* [Exercise directions]
Copy the entries below exactly; any picture among them should be left out.

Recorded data
►
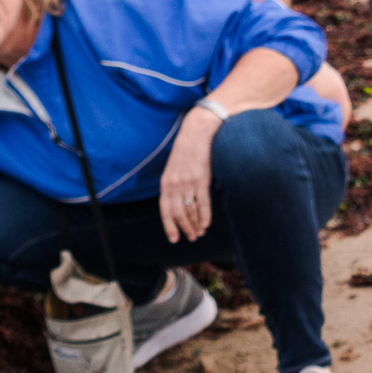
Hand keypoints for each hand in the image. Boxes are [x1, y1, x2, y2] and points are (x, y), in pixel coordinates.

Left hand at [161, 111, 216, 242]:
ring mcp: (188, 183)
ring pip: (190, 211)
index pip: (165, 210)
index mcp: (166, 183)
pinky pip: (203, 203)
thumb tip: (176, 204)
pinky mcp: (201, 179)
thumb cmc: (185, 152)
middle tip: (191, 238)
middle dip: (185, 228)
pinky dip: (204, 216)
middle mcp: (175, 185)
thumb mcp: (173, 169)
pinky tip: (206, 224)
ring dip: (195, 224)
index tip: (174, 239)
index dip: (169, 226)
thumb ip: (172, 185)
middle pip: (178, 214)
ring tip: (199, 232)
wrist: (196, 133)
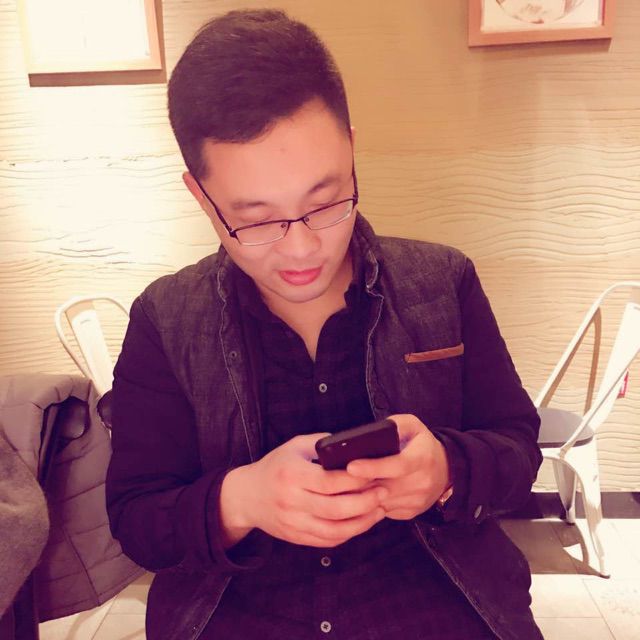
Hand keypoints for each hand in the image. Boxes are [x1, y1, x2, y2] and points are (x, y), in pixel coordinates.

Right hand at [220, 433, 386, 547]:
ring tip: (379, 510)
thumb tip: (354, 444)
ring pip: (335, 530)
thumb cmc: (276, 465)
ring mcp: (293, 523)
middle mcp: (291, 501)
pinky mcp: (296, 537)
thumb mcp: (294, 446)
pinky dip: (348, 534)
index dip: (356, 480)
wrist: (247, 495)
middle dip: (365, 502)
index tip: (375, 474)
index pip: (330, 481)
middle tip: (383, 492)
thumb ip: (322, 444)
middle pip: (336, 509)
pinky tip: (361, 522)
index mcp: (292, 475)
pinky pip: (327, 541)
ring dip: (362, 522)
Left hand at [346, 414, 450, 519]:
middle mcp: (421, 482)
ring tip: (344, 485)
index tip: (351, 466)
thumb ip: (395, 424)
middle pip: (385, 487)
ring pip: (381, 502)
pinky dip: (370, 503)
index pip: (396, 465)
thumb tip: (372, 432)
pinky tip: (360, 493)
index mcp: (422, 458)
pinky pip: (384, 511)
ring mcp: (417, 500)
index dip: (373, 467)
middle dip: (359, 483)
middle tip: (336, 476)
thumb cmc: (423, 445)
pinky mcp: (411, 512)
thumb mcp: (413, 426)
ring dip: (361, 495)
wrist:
◄
* [Answer box]
Hand keypoints for each hand in the image. Boxes are [x1, y1, x2, y2] and points are (x, y), in pixel coordinates.

Left hand at [161, 111, 216, 242]:
ring mcp: (188, 183)
ring pip: (190, 211)
index pip: (165, 210)
index mcp: (166, 183)
pinky pip: (203, 203)
thumb tip: (176, 204)
pinky mcp: (201, 179)
thumb cmc: (185, 152)
middle tip: (191, 238)
middle dip: (185, 228)
pinky dip: (204, 216)
middle mcp: (175, 185)
thumb mcp: (173, 169)
pinky tip: (206, 224)
ring dip: (195, 224)
index tip: (174, 239)
index dip: (169, 226)
thumb ip: (172, 185)
middle pip: (178, 214)
ring tip: (199, 232)
wrist: (196, 133)
Hand keypoints for each hand in the image. Boxes are [x1, y1, x2, y2] and points are (x, y), in pixel coordinates.

Right hand at [220, 433, 386, 547]:
ring tip: (379, 510)
thumb tip: (354, 444)
ring pip: (335, 530)
thumb cmc: (276, 465)
ring mcp: (293, 523)
middle mcp: (291, 501)
pinky mcp: (296, 537)
thumb mcp: (294, 446)
pinky dip: (348, 534)
index dip: (356, 480)
wrist: (247, 495)
middle dip: (365, 502)
index tip: (375, 474)
index pip: (330, 481)
middle tip: (383, 492)
thumb ip: (322, 444)
middle pip: (336, 509)
pinky tip: (361, 522)
index mcp: (292, 475)
pinky pip: (327, 541)
ring dip: (362, 522)
Left hand at [346, 414, 450, 519]:
middle mcp: (421, 482)
ring tip: (344, 485)
index tip: (351, 466)
thumb ip: (395, 424)
middle pip: (385, 487)
ring pip: (381, 502)
pinky dip: (370, 503)
index pip: (396, 465)
thumb tip: (372, 432)
pinky tip: (360, 493)
index mcp: (422, 458)
pinky pip: (384, 511)
ring mcp: (417, 500)
index dip: (373, 467)
middle dip: (359, 483)
middle tip: (336, 476)
thumb cmc: (423, 445)
pinky mcp: (411, 512)
thumb mcp: (413, 426)
ring dip: (361, 495)
wrist:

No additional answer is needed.